Everything goes on before the sink goes in. Tap, basket strainer, overflow, filter tap connections: all of it. Once the sink is installed you’ll be reaching around pipes in a dark cabinet with your arm at an unnatural angle. Do it now.
Installing the sink
Silicone goes on the worktop aperture, not on the sink rim. Apply a continuous bead close to the inner edge of the cut-out. When the sink is pressed down, the silicone should compress inward and downward. If it squeezes outward in all directions you’ve applied it too far from the edge. You get a messier result and a less reliable seal.
Lower the sink in from above and press it down firmly all the way around. Clips go on from below, tightened progressively in passes around the sink rather than fully tightening each one before moving to the next. Two or three passes until everything is seated evenly and the silicone has compressed uniformly. Smooth any squeeze-out with a wet finger, remove the excess with a damp cloth, and leave it at least two hours before the joint gets wet. Overnight is better.
Connecting the supply pipes
PTFE tape on every threaded connection without exception. Hand-tight, then a further half turn with the spanner. Do not overtighten flexible hose connections. The rubber washer inside does the sealing and crushing it causes leaks rather than stopping them. Counterintuitive but consistently true.
Open the isolation valves and check straight away. Run the tap for thirty seconds, then go over every connection with a dry piece of kitchen roll. Even the faintest weep will show. Tighten by small increments until it stops. Don’t take large turns: you’re adjusting, not starting from scratch.
Connecting the waste
The trap connects to the sink waste outlet with a threaded collar and rubber washer. Hand-tight, then one full turn with slip-joint pliers. One full turn. Overtightening deforms the washer and causes the slow weeps that take half an hour to find because they only appear when the sink is draining at speed.
The waste pipe running from the trap to the standpipe or wall entry needs a consistent fall along its length: approximately 1cm of drop for every 40cm of pipe run. Too flat and food debris sits in the pipe and creates blockages and smell over time. Too steep and water runs ahead of the solids. Check the fall with a spirit level before fixing any clips.
When existing pipework doesn’t line up
Supply pipes in the wrong position for the new tap connections are more common than you’d think, particularly when upgrading from an older tap with different tail positions. Flexible corrugated pipe extensions sort short misalignments. For larger differences, extending the supply run with push-fit fittings and 15mm pipe doesn’t require soldering and is entirely accessible DIY.
If the isolation valves are corroded and won’t close reliably, replace them while you have the cabinet open. Turn off at the mains, change the valve, turn the mains back on. Fifteen minutes. An isolation valve that won’t close is a future emergency waiting to happen, and you’re already in the cabinet, so now is the time.
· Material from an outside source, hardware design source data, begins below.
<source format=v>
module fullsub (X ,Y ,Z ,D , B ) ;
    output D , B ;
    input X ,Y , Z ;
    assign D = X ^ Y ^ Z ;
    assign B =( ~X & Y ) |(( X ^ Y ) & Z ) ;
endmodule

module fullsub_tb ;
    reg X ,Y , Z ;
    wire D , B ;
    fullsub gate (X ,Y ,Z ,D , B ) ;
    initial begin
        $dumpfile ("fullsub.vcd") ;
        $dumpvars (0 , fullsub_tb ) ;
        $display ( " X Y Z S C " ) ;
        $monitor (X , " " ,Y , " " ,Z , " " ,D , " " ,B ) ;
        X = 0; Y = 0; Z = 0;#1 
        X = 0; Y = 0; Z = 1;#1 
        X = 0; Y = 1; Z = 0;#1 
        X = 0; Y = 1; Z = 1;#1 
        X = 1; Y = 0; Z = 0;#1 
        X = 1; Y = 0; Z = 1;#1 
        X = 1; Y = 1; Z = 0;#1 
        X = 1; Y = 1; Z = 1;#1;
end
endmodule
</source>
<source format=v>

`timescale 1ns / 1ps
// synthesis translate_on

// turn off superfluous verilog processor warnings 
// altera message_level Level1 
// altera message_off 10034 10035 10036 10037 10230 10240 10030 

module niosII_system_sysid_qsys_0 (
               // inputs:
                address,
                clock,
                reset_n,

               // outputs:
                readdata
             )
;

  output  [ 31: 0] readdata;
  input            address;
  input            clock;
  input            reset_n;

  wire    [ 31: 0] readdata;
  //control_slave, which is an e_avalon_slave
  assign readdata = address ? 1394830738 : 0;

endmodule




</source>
Sealing a Belfast or butler sink
No worktop cut needed, but the joint between the sink and the worktop needs silicone on all sides. Run a bead into the joint and tool it flat. Don’t skip the weir overflow. On a Belfast sink it exits through the back and needs connecting to the waste system before you box the cabinet in. It’s a simple connection but if you miss it you’ll be pulling the plinth off to sort it later.
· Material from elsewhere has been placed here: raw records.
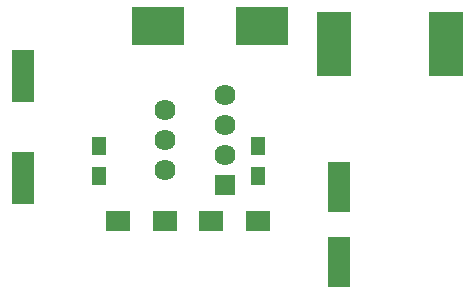
<source format=gts>
G04 #@! TF.GenerationSoftware,KiCad,Pcbnew,(5.1.5-0-10_14)*
G04 #@! TF.CreationDate,2021-11-11T15:24:48-05:00*
G04 #@! TF.ProjectId,Readout-DC-Board,52656164-6f75-4742-9d44-432d426f6172,rev?*
G04 #@! TF.SameCoordinates,Original*
G04 #@! TF.FileFunction,Soldermask,Top*
G04 #@! TF.FilePolarity,Negative*
%FSLAX46Y46*%
G04 Gerber Fmt 4.6, Leading zero omitted, Abs format (unit mm)*
G04 Created by KiCad (PCBNEW (5.1.5-0-10_14)) date 2021-11-11 15:24:48*
%MOMM*%
%LPD*%
G04 APERTURE LIST*
%ADD10R,3.000000X5.500000*%
%ADD11R,1.900000X4.400000*%
%ADD12R,1.250000X1.500000*%
%ADD13R,1.900000X4.200000*%
%ADD14R,4.500000X3.300000*%
%ADD15R,2.000000X1.700000*%
%ADD16C,1.790000*%
%ADD17R,1.790000X1.790000*%
G04 APERTURE END LIST*
D10*
X109550000Y-104140000D03*
X119050000Y-104140000D03*
D11*
X83185000Y-115475000D03*
X83185000Y-106775000D03*
D12*
X89662000Y-112776000D03*
X89662000Y-115276000D03*
X103124000Y-115276000D03*
X103124000Y-112776000D03*
D13*
X109982000Y-122580000D03*
X109982000Y-116180000D03*
D14*
X103460000Y-102616000D03*
X94660000Y-102616000D03*
D15*
X91250000Y-119126000D03*
X95250000Y-119126000D03*
X103124000Y-119126000D03*
X99124000Y-119126000D03*
D16*
X100296500Y-108458000D03*
X95216500Y-109728000D03*
X100296500Y-110998000D03*
X95216500Y-112268000D03*
X100296500Y-113538000D03*
X95216500Y-114808000D03*
D17*
X100296500Y-116078000D03*
M02*

</source>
Belfast sinks are heavy. A standard one runs to 25kg or more unfilled. Check that the cabinet base, shelf supports and any worktop fixings are rated for the weight before you start. I’ve seen kitchen floors crack under ones that weren’t properly supported. Purpose-built adjustable metal sink brackets are available and worth using.
When to call a plumber
Everything in this guide, replacing a sink on an existing waste and supply setup, is accessible DIY. There’s no soldering, no structural interference with drainage.